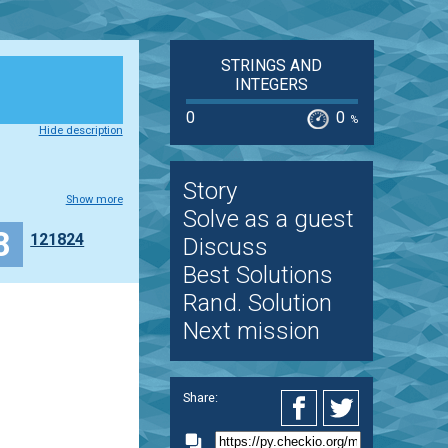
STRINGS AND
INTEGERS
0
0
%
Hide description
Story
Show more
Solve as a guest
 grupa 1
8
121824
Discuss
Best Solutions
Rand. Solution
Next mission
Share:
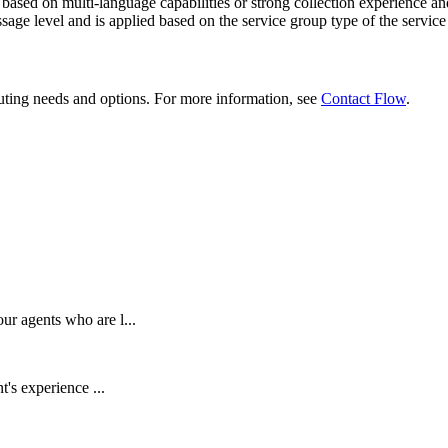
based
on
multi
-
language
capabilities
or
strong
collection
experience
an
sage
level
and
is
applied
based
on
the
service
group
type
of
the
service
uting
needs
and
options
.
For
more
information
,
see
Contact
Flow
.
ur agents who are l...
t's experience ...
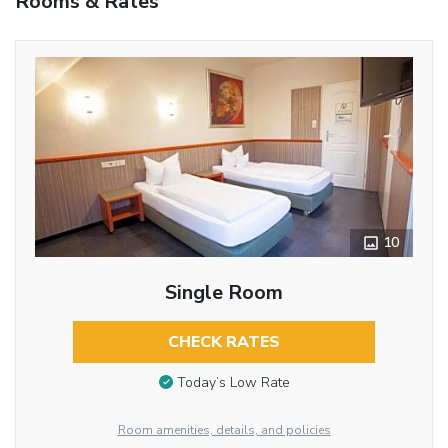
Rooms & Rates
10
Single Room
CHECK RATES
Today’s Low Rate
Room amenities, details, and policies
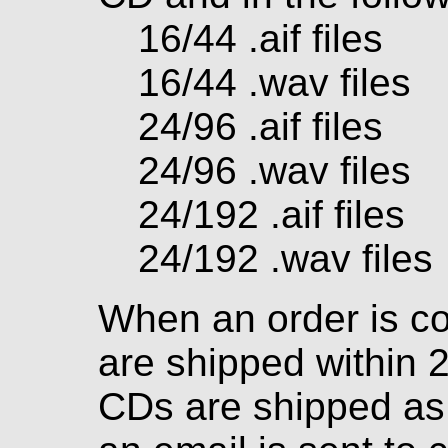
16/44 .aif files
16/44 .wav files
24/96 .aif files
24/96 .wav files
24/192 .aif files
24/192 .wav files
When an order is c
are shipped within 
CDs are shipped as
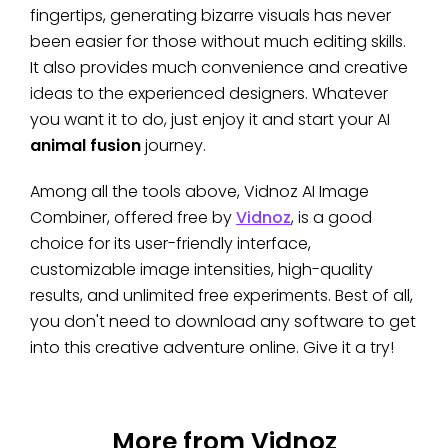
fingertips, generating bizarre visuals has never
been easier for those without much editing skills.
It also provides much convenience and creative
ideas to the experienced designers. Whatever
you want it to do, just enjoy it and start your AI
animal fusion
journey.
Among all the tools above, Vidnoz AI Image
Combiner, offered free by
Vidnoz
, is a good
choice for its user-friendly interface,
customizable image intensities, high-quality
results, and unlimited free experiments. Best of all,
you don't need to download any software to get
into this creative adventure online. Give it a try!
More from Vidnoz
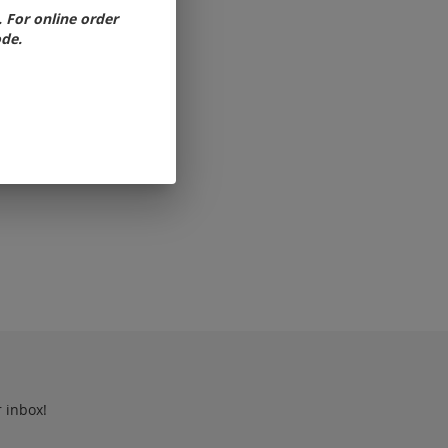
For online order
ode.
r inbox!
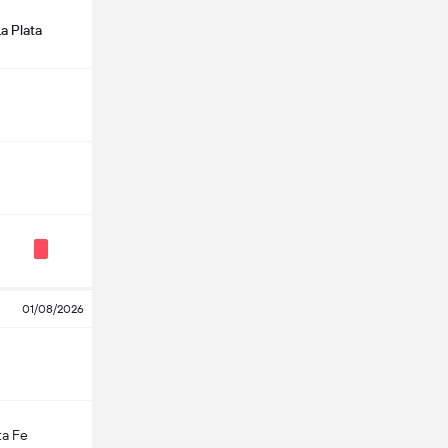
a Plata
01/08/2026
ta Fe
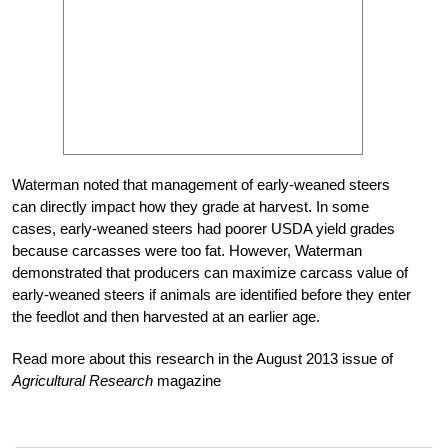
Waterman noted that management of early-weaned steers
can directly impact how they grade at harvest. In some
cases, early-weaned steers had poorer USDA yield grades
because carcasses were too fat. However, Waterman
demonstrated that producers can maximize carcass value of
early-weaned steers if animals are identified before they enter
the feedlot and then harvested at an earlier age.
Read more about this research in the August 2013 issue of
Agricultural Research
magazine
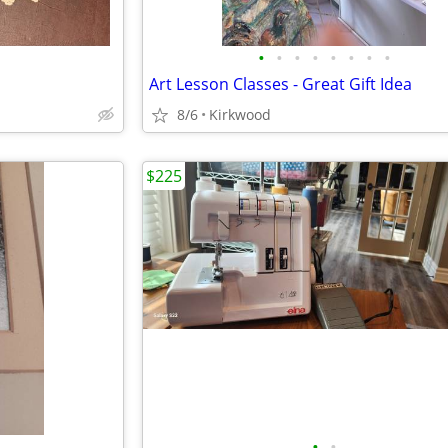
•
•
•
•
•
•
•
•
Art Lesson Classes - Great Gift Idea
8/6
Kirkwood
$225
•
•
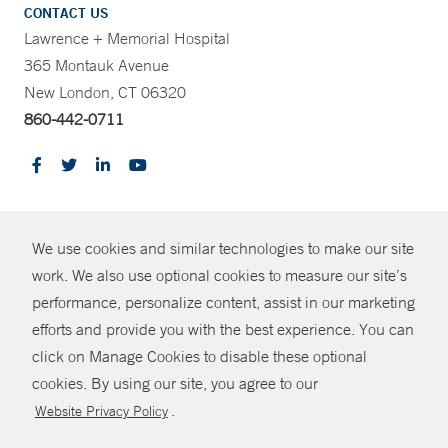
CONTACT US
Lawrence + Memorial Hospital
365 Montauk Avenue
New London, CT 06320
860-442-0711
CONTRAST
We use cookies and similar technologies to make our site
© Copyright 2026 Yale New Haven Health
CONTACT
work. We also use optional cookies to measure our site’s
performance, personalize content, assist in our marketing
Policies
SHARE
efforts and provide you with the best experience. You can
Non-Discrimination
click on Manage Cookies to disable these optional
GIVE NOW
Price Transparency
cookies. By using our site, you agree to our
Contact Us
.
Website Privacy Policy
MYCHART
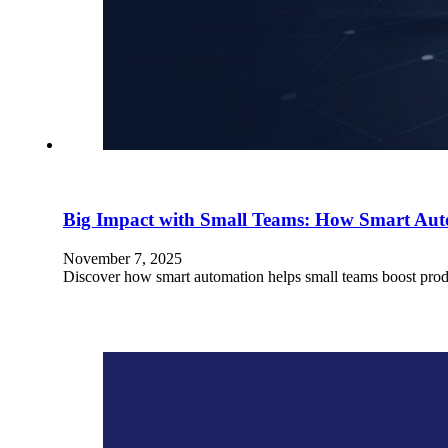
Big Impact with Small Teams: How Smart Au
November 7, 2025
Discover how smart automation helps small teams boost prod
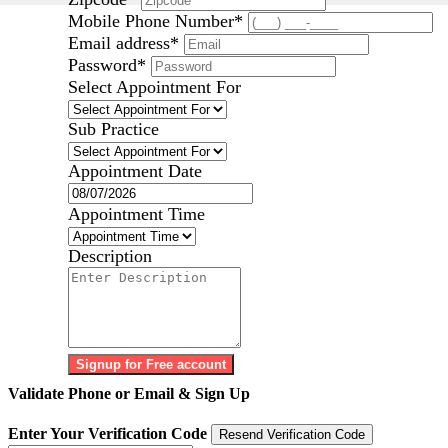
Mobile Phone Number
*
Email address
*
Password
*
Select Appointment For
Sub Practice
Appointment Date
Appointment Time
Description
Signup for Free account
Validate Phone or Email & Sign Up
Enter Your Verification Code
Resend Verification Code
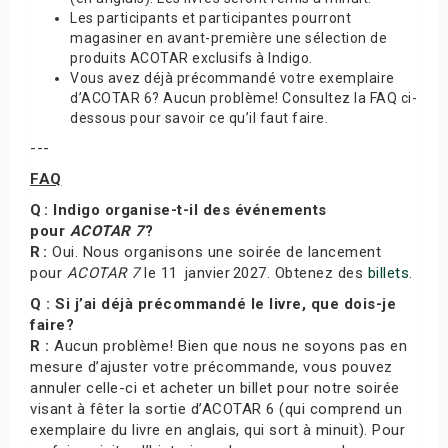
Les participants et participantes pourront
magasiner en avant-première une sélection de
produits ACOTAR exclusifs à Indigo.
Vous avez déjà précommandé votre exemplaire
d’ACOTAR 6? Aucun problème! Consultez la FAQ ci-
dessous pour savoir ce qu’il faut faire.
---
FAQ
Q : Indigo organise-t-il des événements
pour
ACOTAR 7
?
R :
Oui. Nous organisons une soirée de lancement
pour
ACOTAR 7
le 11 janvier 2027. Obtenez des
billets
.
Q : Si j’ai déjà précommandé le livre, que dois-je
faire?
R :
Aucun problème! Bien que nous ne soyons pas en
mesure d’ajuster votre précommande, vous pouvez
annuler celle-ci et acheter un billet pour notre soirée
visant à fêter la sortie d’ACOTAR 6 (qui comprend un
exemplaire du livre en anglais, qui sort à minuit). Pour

+++

◆ Work task
Set down the data exactly as it appears, without any images.

◆ Response
STRINGS AND
INTEGERS
0
0
%
Hide description
Story
Show more
Solve as a guest
 grupa 1
8
121824
Discuss
Best Solutions
Rand. Solution
Next mission
Share:
based
on
multi
-
language
capabilities
or
strong
collection
experience
an
sage
level
and
is
applied
based
on
the
service
group
type
of
the
service
uting
needs
and
options
.
For
more
information
,
see
Contact
Flow
.
ur agents who are l...
t's experience ...
Rooms & Rates
10
Single Room
CHECK RATES
Today’s Low Rate
Room amenities, details, and policies
16/44 .aif files
16/44 .wav files
24/96 .aif files
24/96 .wav files
24/192 .aif files
24/192 .wav files
When an order is c
are shipped within 
CDs are shipped as
fingertips, generating bizarre visuals has never
been easier for those without much editing skills.
It also provides much convenience and creative
ideas to the experienced designers. Whatever
you want it to do, just enjoy it and start your AI
animal fusion
journey.
Among all the tools above, Vidnoz AI Image
Combiner, offered free by
Vidnoz
, is a good
choice for its user-friendly interface,
customizable image intensities, high-quality
results, and unlimited free experiments. Best of all,
you don't need to download any software to get
into this creative adventure online. Give it a try!
More from Vidnoz
For online order
ode.
r inbox!
a Plata
01/08/2026
ta Fe
Waterman noted that management of early-weaned steers
can directly impact how they grade at harvest. In some
cases, early-weaned steers had poorer USDA yield grades
because carcasses were too fat. However, Waterman
demonstrated that producers can maximize carcass value of
early-weaned steers if animals are identified before they enter
the feedlot and then harvested at an earlier age.
Read more about this research in the August 2013 issue of
Agricultural Research
magazine
•
•
•
•
•
•
•
•
Art Lesson Classes - Great Gift Idea
8/6
Kirkwood
$225
•
•
CONTACT US
Lawrence + Memorial Hospital
365 Montauk Avenue
New London, CT 06320
860-442-0711
CONTRAST
We use cookies and similar technologies to make our site
© Copyright 2026 Yale New Haven Health
CONTACT
work. We also use optional cookies to measure our site’s
performance, personalize content, assist in our marketing
Policies
SHARE
efforts and provide you with the best experience. You can
Non-Discrimination
click on Manage Cookies to disable these optional
GIVE NOW
Price Transparency
cookies. By using our site, you agree to our
Contact Us
.
Website Privacy Policy
MYCHART
Big Impact with Small Teams: How Smart Au
November 7, 2025
Discover how smart automation helps small teams boost prod
Mobile Phone Number
*
Email address
*
Password
*
Select Appointment For
Sub Practice
Appointment Date
Appointment Time
Description
Signup for Free account
Validate Phone or Email & Sign Up
Enter Your Verification Code
Resend Verification Code
Les participants et participantes pourront
magasiner en avant-première une sélection de
produits ACOTAR exclusifs à Indigo.
Vous avez déjà précommandé votre exemplaire
d’ACOTAR 6? Aucun problème! Consultez la FAQ ci-
dessous pour savoir ce qu’il faut faire.
---
FAQ
Q : Indigo organise-t-il des événements
pour
ACOTAR 7
?
R :
Oui. Nous organisons une soirée de lancement
pour
ACOTAR 7
le 11 janvier 2027. Obtenez des
billets
.
Q : Si j’ai déjà précommandé le livre, que dois-je
faire?
R :
Aucun problème! Bien que nous ne soyons pas en
mesure d’ajuster votre précommande, vous pouvez
annuler celle-ci et acheter un billet pour notre soirée
visant à fêter la sortie d’ACOTAR 6 (qui comprend un
exemplaire du livre en anglais, qui sort à minuit). Pour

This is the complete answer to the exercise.